LONDON (Reuters) - Britain risks decades of slow economic decline unless it invests heavily in research, which at the moment is one of the country’s few genuine areas of economic competitive advantage, leading scientists said on Tuesday.
The Royal Society, an influential science academy whose members include more than 60 Nobel laureates, said Britain’s current technological advantage could be wiped out by the United States, China, India, France and Germany, who it said had “ramped up spending in science to boost their economies.”
“History shows us that new technologies drive economic development -- look at the industrial and digital revolutions,” said Martin Taylor, chair of a Royal Society panel which published a report on the future of science in Britain.
The report lamented Britain’s lack of enthusiasm for investing in science during the global recession. It accused Prime Minister Gordon Brown’s government, which faces an election by June, of cutting university budgets by 600 million pounds while others were pouring more money in.
France had promised an 35 billion euro investment in the “knowledge economy,” it said, while Germany plans to increase its federal budget for education and research by 12 billion euros by 2013.
“The UK has been in the top two of the scientific premier league for the last 350 years.
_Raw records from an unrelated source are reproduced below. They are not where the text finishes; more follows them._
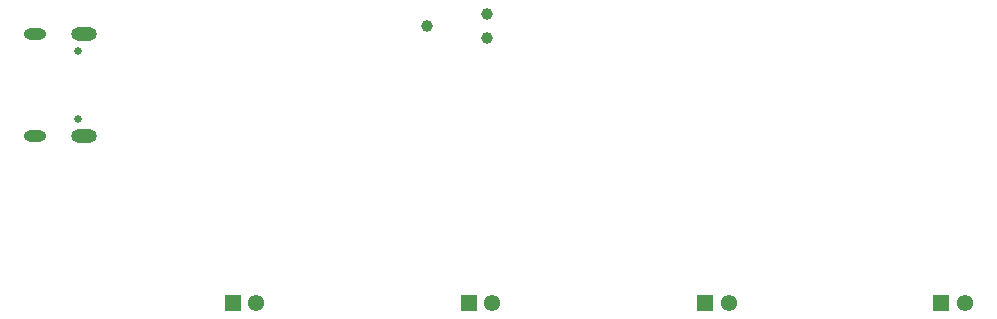
<source format=gbr>
%TF.GenerationSoftware,KiCad,Pcbnew,7.0.2*%
%TF.CreationDate,2023-06-23T11:00:41+02:00*%
%TF.ProjectId,DA_01_0V2_Smart_Battery_Charger,44415f30-315f-4305-9632-5f536d617274,rev?*%
%TF.SameCoordinates,Original*%
%TF.FileFunction,Soldermask,Bot*%
%TF.FilePolarity,Negative*%
%FSLAX46Y46*%
G04 Gerber Fmt 4.6, Leading zero omitted, Abs format (unit mm)*
G04 Created by KiCad (PCBNEW 7.0.2) date 2023-06-23 11:00:41*
%MOMM*%
%LPD*%
G01*
G04 APERTURE LIST*
G04 Aperture macros list*
%AMRoundRect*
0 Rectangle with rounded corners*
0 $1 Rounding radius*
0 $2 $3 $4 $5 $6 $7 $8 $9 X,Y pos of 4 corners*
0 Add a 4 corners polygon primitive as box body*
4,1,4,$2,$3,$4,$5,$6,$7,$8,$9,$2,$3,0*
0 Add four circle primitives for the rounded corners*
1,1,$1+$1,$2,$3*
1,1,$1+$1,$4,$5*
1,1,$1+$1,$6,$7*
1,1,$1+$1,$8,$9*
0 Add four rect primitives between the rounded corners*
20,1,$1+$1,$2,$3,$4,$5,0*
20,1,$1+$1,$4,$5,$6,$7,0*
20,1,$1+$1,$6,$7,$8,$9,0*
20,1,$1+$1,$8,$9,$2,$3,0*%
G04 Aperture macros list end*
%ADD10C,0.991000*%
%ADD11RoundRect,0.038000X-0.654000X-0.654000X0.654000X-0.654000X0.654000X0.654000X-0.654000X0.654000X0*%
%ADD12C,1.384000*%
%ADD13C,0.650000*%
%ADD14O,2.176000X1.126000*%
%ADD15O,1.876000X0.976000*%
G04 APERTURE END LIST*
D10*
%TO.C,J2*%
X135460000Y-72000000D03*
X140540000Y-70984000D03*
X140540000Y-73016000D03*
%TD*%
D11*
%TO.C,J6*%
X179000000Y-95500000D03*
D12*
X181000000Y-95500000D03*
%TD*%
D13*
%TO.C,J1*%
X105930000Y-74110000D03*
X105930000Y-79890000D03*
D14*
X106430000Y-72680000D03*
X106430000Y-81320000D03*
D15*
X102250000Y-72680000D03*
X102250000Y-81320000D03*
%TD*%
D11*
%TO.C,J4*%
X139000000Y-95500000D03*
D12*
X141000000Y-95500000D03*
%TD*%
D11*
%TO.C,J3*%
X119000000Y-95500000D03*
D12*
X121000000Y-95500000D03*
%TD*%
D11*
%TO.C,J5*%
X159000000Y-95500000D03*
D12*
X161000000Y-95500000D03*
%TD*%
M02*

</source>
It would seem obvious that politicians would recognize the need to invest in this competitive advantage rather than cutting funds,” Taylor said at a briefing to launch the report.
The report, entitled The Scientific Century: Securing our Future Prosperity, said science was key to any long-term strategy for economic growth and said that while Britain’s record for innovation was good, it was also fragile.
Patents granted to British universities increased by 136 percent between 2000 and 2008, it said, and university spin outs or business ventures employed 14,000 people in the year 2007/08 and had a turnover of 1.1 billion pounds.
But it also pointed to weaknesses in business research and development spending, which in 2007 was around 1.14 percent of gross domestic product (GDP) in Britain compared with 1.9 percent in the United States and 1.8 percent in Germany.
David Sainsbury, a former science minister and a member of the report’s panel, said Britain had to compete on expertise since labor costs were relatively high.
“We cannot compete with countries such as China and India on the basis of low wages,” he said in a statement with the report.
“Science and innovation must ... be the basis of the strategy for growth which we need to have as we go into a tough period of fiscal consolidation.”